Özellikle’de Roma’da İtalyan lezzetlerini tatmak isterseniz buraya gelmelisiniz. Aynı zamanda şehrin en ünlü alışveriş caddesi olan Via Condotti de merdivenlerin hemen karşısında bulunuyor. Roma’da en iyi makarnayı nerede mi yemek istiyorsunuz? O zaman not alın sizinle sırrımızı paylaşıyoruz. Via del Corso üzerinde bulunan Pastificio…  Her gün saat 13.00’da sadece iki çeşitten oluşan taze makarna servisi yapılıyor. Eğer makarnanızı orada yerseniz de ev yapımı beyaz şarap veriyorlar. İtalya’ya kadar geldik bir de tatlı yemeyelim mi dediğinizi duyar gibiyiz. O zaman Pastificio’nun karşısında birkaç dükkan ileride yer alan Pompi’de bir tiramisu yemelisiniz.

Sırada Aşk Çeşmesi Trevi var. İspanyol Merdivenleri’ne çok yakın. Roma'da Poli Sarayı'nın bir kenarına Nicolò Salvi tarafından yapılmış, dünyadaki en ünlü çeşmelerden birisidir. Trevi Çeşmesi 1762 yılında tamamlanmış. Buraya ziyarete geldiğinizde dilek dilemek için paralarınızı hazırlayın. Çeşmeye arkanızı dönüp, omzunuz üzerinden çeşmeye doğru para fırlattığınızda dileğinizin olacağı söylenir. Dileğimizi diledik oldu bizden söylemesi…

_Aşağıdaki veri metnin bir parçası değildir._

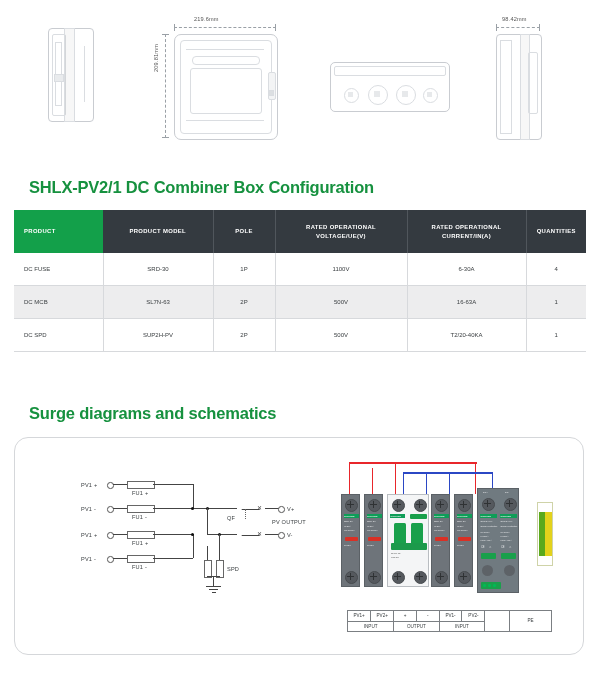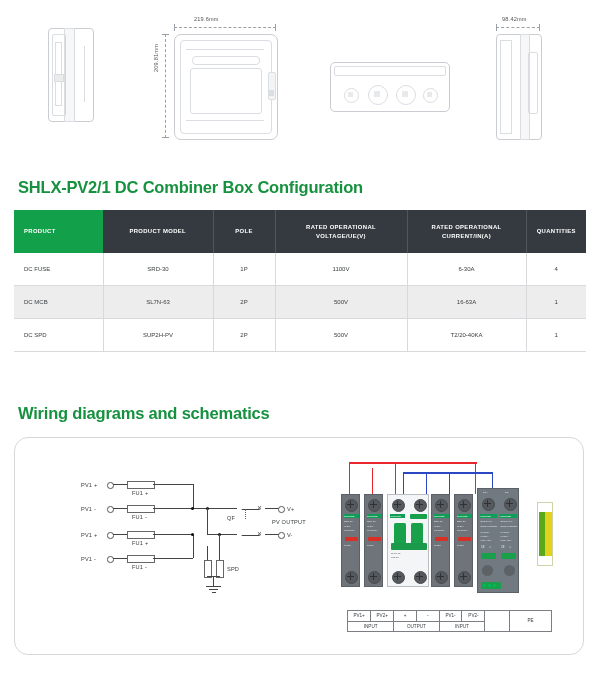"SHLX-PV2/1 DC Combiner Box Configuration" h2.sec { margin: 0 -> 11px }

Roma’daki ikinci günümüzde kentin en iyi korunmuş antik yapılarından biri olan Pantheon’u görmeye gidiyoruz. Pantheon, İS 118-125 arasında inşa edilmiş. Klasik sütunlar ardında yer alan kubbe şeklinde ki yapı bir mühendislik harikası. Buranın güzelliğini içerisine girdiğinizde daha iyi anlıyorsunuz. Panteon kavramı, ünlü kişilerin gömülü olduğu anıtlar için kullanılmaktadır. Tüm Roma yapıları içinde en iyi korunmuş olanı ve dünyada da döneminin en iyi korunmuş binasıdır.

Roma’da gezilecek yerler listesinin en sonuna Vatikan ve Aziz Petrus Bazilikası’nı bırakıyoruz. Roma'daki en büyük dört bazilikadan ikincisi Aziz Petrus Bazilikası’dır. Vatikan denildiğinde akla gelen en görkemli yerlerden biri. Kubbesi ile Roma'nın siluetindeki en önemli parçalar arasında yer alıyormuş. 1626 yılında yapının inşaatı tamamlanmış. En güzel manzarayı da Bazilika’nın kubbesinden izleyebilirsiniz.

Kilisenin en önemli yeri Aziz Petrus Meydanı‘dır. Bernini tarafından tasarlanan ve inşa edilen bu meydan, dünyanın en büyük meydanlarından biri. Papa, halkına burada hitap ediyor. Meydanın ortasında Papa V.Sixtus tarafından diktirilen, bir Mısır dikilitaşı da yer alıyor.

Roma’dan ayrılırken gözlerimiz tarihe doymuş oldu. Ölmeden önce yapılacaklar listesinden kırmızı Vespa ile Roma’da gezmenin üstünü de çizmiş olduk. Roma’da en az 3 gün kalmanızı ve bu şehrin tadını çıkarmanızı tavsiye ediyoruz. İtalya’nın güzelliklerine kaldığımız yerden devam edebiliriz.